Madonna an innocent victim? If the role seems a tad incongruous, at least she’s in good company. Along with the Rolling Stones, U2, Paul McCartney, and the Grateful Dead, Madonna has been duped by one of the country’s top concert promoters, according to recent charges by the U.S. Attorney’s Office.
In what is expected to be an ongoing national investigation of rock promoters, the government has accused Philadelphia-based Electric Factory Concerts Inc. (EFC) of cheating more than a dozen performers out of nearly $1 million by padding bills for appearances in that city from 1987 through 1990.

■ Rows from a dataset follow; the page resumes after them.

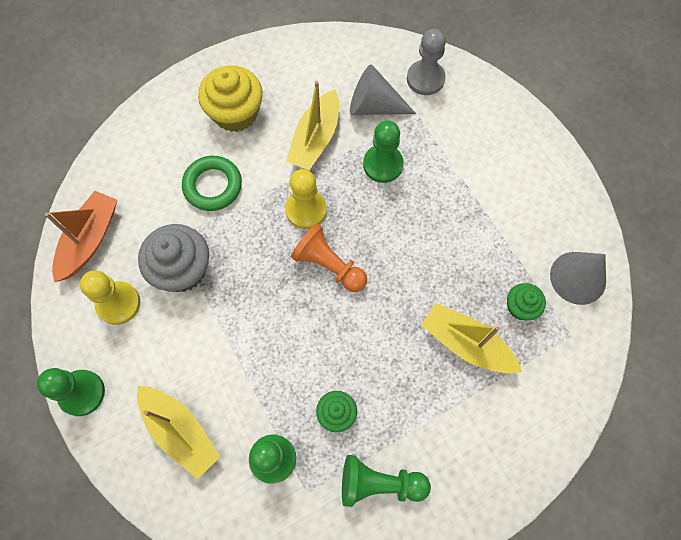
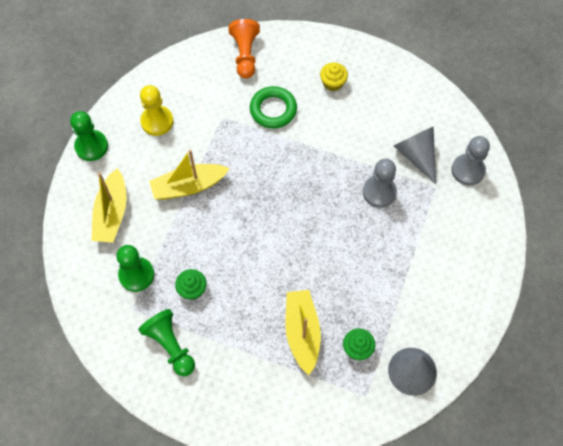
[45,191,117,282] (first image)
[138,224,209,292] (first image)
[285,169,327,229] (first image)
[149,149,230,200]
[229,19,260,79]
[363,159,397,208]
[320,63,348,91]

McCartney, for instance, was reportedly overcharged $116,397, including $17,500 for a field cover, $1,000 for plywood, $9,030 for cleaning, and $45,881 for payroll taxes. EFC, which prefers to think of the alleged extra costs as billing ”discrepancies,” says it has already reimbursed the performers an average of $20,000 to $25,000 each.
No matter what the outcome of the pending case, concert fans needn’t panic. ”No one has advised us they weren’t intending to book with us in the future,” says EFC attorney Richard M. Meltzer. After all, he notes, the alleged overcharges are relatively small change for the likes of Madonna and McCartney. ”That doesn’t make it correct to take money from someone,” Meltzer says. ”But this is not a situation where the victims are exactly destitute individuals.”